* Written task: Without the pictures, print the lines running from the beginning of the material to the line containing "Public Art Collection", both ends included.

━━ Provided records

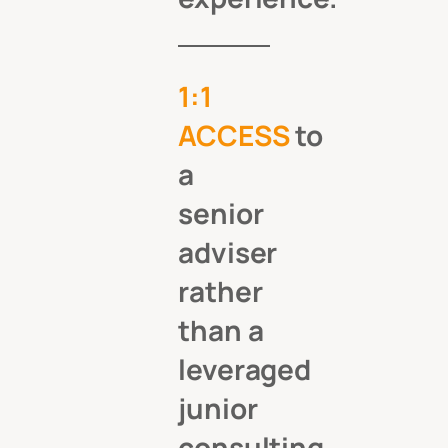
1:1
ACCESS
to
a
senior
adviser
rather
than a
leveraged
junior
consulting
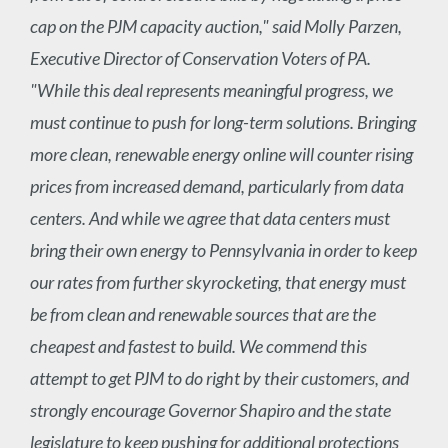
cap on the PJM capacity auction," said Molly Parzen,
Executive Director of Conservation Voters of PA.
"While this deal represents meaningful progress, we
must continue to push for long-term solutions. Bringing
more clean, renewable energy online will counter rising
prices from increased demand, particularly from data
centers. And while we agree that data centers must
bring their own energy to Pennsylvania in order to keep
our rates from further skyrocketing, that energy must
be from clean and renewable sources that are the
cheapest and fastest to build. We commend this
attempt to get PJM to do right by their customers, and
strongly encourage Governor Shapiro and the state
legislature to keep pushing for additional protections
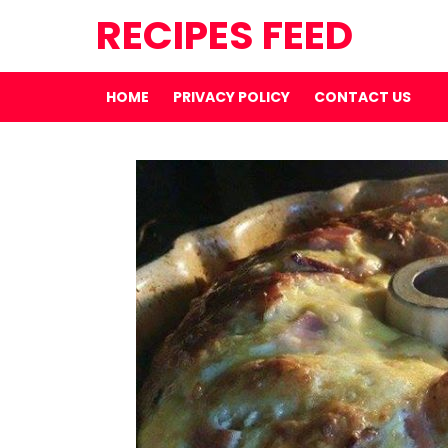
RECIPES FEED
HOME
PRIVACY POLICY
CONTACT US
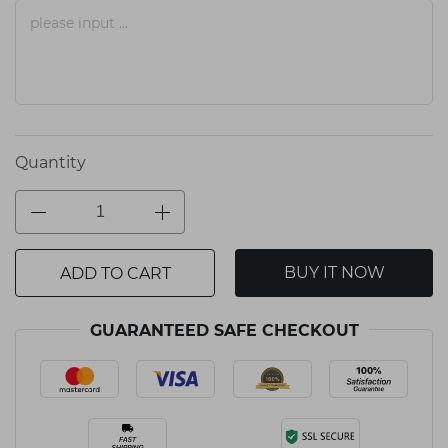
Quantity
BUY IT NOW
ADD TO CART
GUARANTEED SAFE CHECKOUT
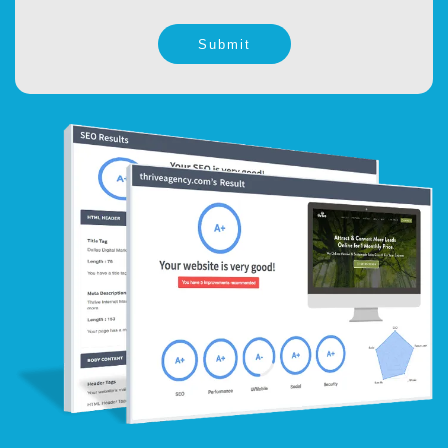
Submit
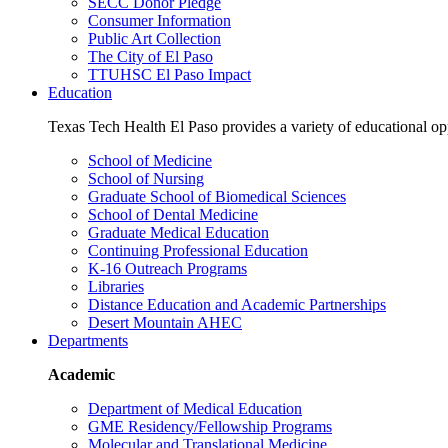
SECC Donor Pledge
Consumer Information
Public Art Collection
The City of El Paso
TTUHSC El Paso Impact
Education
Texas Tech Health El Paso provides a variety of educational opp
School of Medicine
School of Nursing
Graduate School of Biomedical Sciences
School of Dental Medicine
Graduate Medical Education
Continuing Professional Education
K-16 Outreach Programs
Libraries
Distance Education and Academic Partnerships
Desert Mountain AHEC
Departments
Academic
Department of Medical Education
GME Residency/Fellowship Programs
Molecular and Translational Medicine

━━━━

* Completed exercise:
1:1
ACCESS
to
a
senior
adviser
rather
than a
leveraged
junior
consulting
cap on the PJM capacity auction," said Molly Parzen,
Executive Director of Conservation Voters of PA.
"While this deal represents meaningful progress, we
must continue to push for long-term solutions. Bringing
more clean, renewable energy online will counter rising
prices from increased demand, particularly from data
centers. And while we agree that data centers must
bring their own energy to Pennsylvania in order to keep
our rates from further skyrocketing, that energy must
be from clean and renewable sources that are the
cheapest and fastest to build. We commend this
attempt to get PJM to do right by their customers, and
strongly encourage Governor Shapiro and the state
legislature to keep pushing for additional protections
RECIPES FEED
HOME
PRIVACY POLICY
CONTACT US
Quantity
BUY IT NOW
ADD TO CART
GUARANTEED SAFE CHECKOUT
Submit
SECC Donor Pledge
Consumer Information
Public Art Collection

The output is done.